Study limitations that may have impacted the results of the analysis included differences in the way coffee drinking was recorded and the type of coffee consumed. For example, drip, percolated, French press or espresso coffee types; origin of the coffee beans; and filtered or unfiltered coffee were details not specified. There also may have been variability regarding the unit measurement for 1 cup of coffee (i.e., how many ounces per cup). These factors could result in different caffeine levels. In addition, researchers caution that the original studies detailed only caffeinated or decaffeinated coffee, therefore these findings may not apply to energy drinks, caffeinated teas, soda and other food items with caffeine including chocolate.

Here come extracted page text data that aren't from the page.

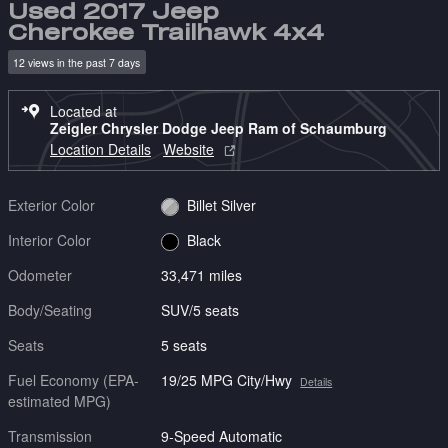
Used 2017 Jeep
Cherokee Trailhawk 4x4
12 views in the past 7 days
Located at
Zeigler Chrysler Dodge Jeep Ram of Schaumburg
Location Details
Website
Exterior Color
Billet Silver
Interior Color
Black
Odometer
33,471 miles
Body/Seating
SUV/5 seats
Seats
5 seats
Fuel Economy (EPA-
19/25 MPG City/Hwy
Details
estimated MPG)
Transmission
9-Speed Automatic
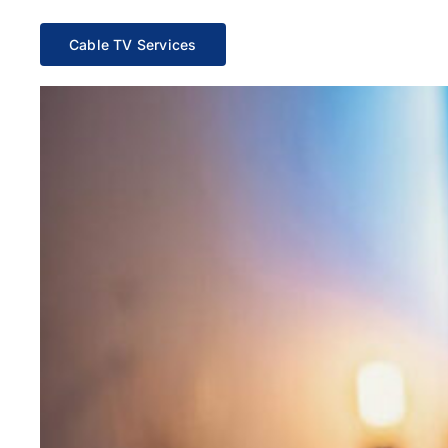
Cable TV Services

Reference: “Association Between Coffee Intake and Incident Heart Failure Risk: A Machine Learning Analysis of the FHS, the ARIC Study, and the CHS” by Laura M. Stevens, Erik Linstead, Jennifer L. Hall and David P. Kao, 9 February 2021, Circulation: Heart Failure.
The American Heart Association Precision Medicine Platform was used for data analysis of this study; it is a research hub with cloud-based workspaces, machine learning and artificial intelligence tools that enable high-performance computing, analytics, and collaboration.
Co-authors are Laura M. Stevens, B.S., Ph.D. candidate; Erik Linstead, Ph.D.; and Jennifer L. Hall, Ph.D.
Jennifer Hall, Ph.D., is the chief of data science and the co-director of the Institute for Precision Cardiovascular Medicine at the American Heart Association. Laura M. Stevens, B.S., Ph.D. candidate, is a data scientist for the Institute for Precision Cardiovascular Medicine at the American Heart Association. Other author disclosures are in the manuscript.
This study was funded by the American Heart Association and the National Heart, Lung, and Blood Institute of the National Institutes of Health.